È stando però in televisione che ho imparato ad usare il mezzo. Avila Tv è stata un’importante esperienza formativa, in quanto da un lato mi ha permesso di realizzare dei video su dei gruppi di persone inserite in contesti marginali – tra cui le favelas di Caracas e il carcere – e dall’altro mi ha “costretta” a mantenere e creare un ritmo dinamico e veloce, adatto per il target giovanile dell’emittente.

In questo momento, dopo aver realizzato tale documentario, posso iniziare a percorrere altre strade, almeno così spero.

A proposito di progetti e programmi futuri, non sono in pochi a chiedersi se potrà nascere o se si stia già formando una sorta di New Wave di documentaristi e filmakers liguri. Tu cosa ne pensi?
Certamente mi piacerebbe molto che accadesse. È da tre anni che vivo a Genova e devo dire che le persone impegnate in tal senso ci sono e il clima in generale si sente, ma bisogna stimolarlo, sostenendo progetti produttivi e dando maggiore visibilità al genere documentario, cosa che in Liguria risulta difficile.

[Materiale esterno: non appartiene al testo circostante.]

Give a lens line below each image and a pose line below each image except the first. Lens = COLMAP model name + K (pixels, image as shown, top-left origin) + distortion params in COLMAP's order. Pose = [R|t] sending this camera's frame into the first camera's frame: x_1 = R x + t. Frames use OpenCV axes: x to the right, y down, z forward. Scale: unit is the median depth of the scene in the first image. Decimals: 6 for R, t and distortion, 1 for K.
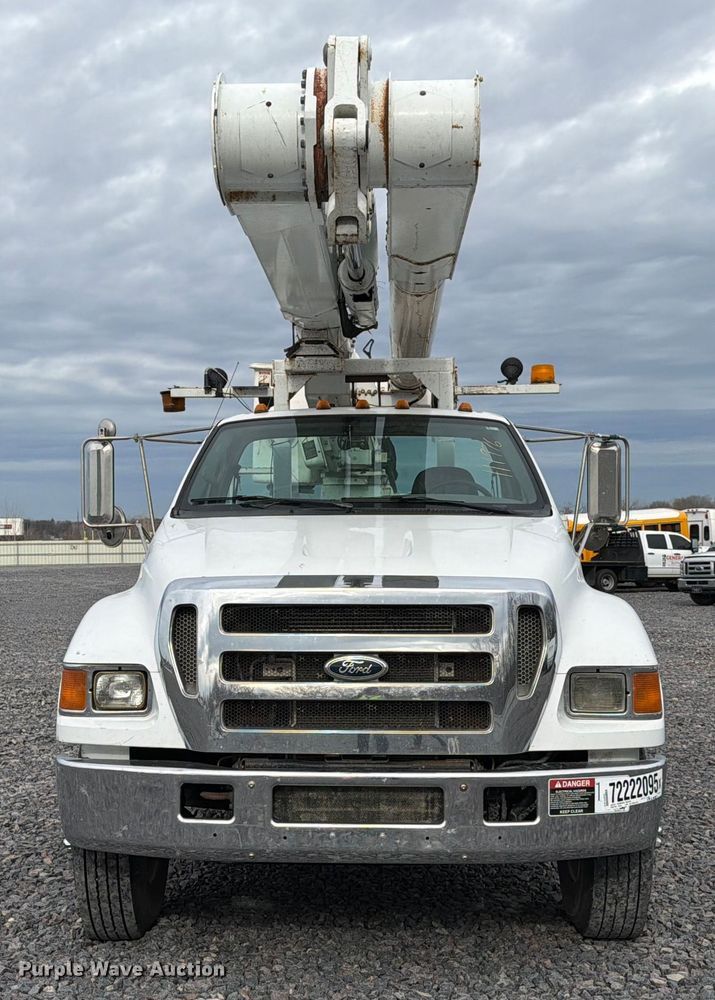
lens RADIAL K [[1366.2, 0, 321.6], [0, 1366.2, 518.7], [0, 0, 1]] dist [0.136971, 0.000000]
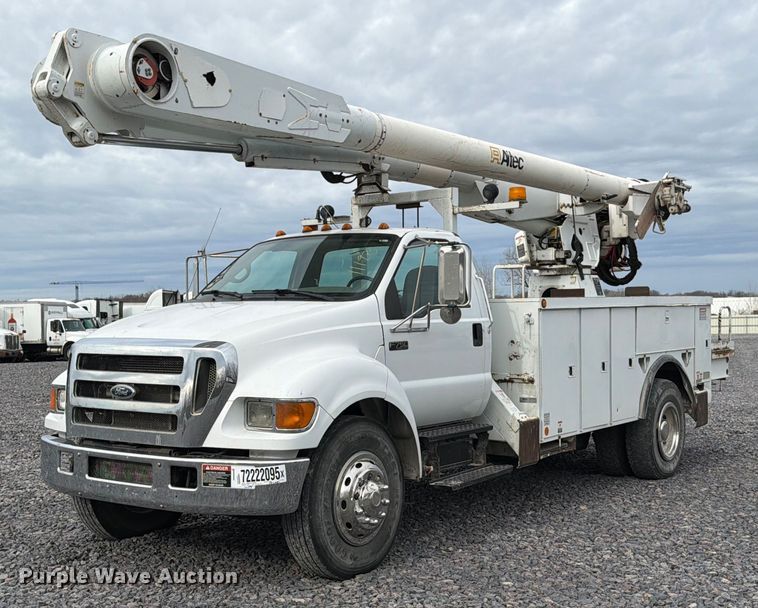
lens RADIAL K [[1038.9, 0, 350.2], [0, 1038.9, 315.0], [0, 0, 1]] dist [0.081722, 0.000000]
pose [[0.816474, -0.002423, -0.577378, 0.730804], [0.011591, 0.999858, 0.012194, -0.000249], [0.577267, -0.016648, 0.816386, 0.069204]]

Purtroppo, noto che si tende sempre a guardare all’estero o a città italiane come Roma e Torino.

Eppure, idee e possibilità non mancherebbero: sarebbe ad esempio interessante realizzare un documentario collettivo su Genova che vada al di fuori dei soliti stereotipi, creare uno spazio permanente per garantire la divulgazione delle produzioni locali e nazionali, o, magari, dare vita ad una sorta di Avila Tv ligure.

In ogni caso, ho deciso di restare a Genova perché credo che sia importante cercare di creare qualcosa in questa città e in questa regione.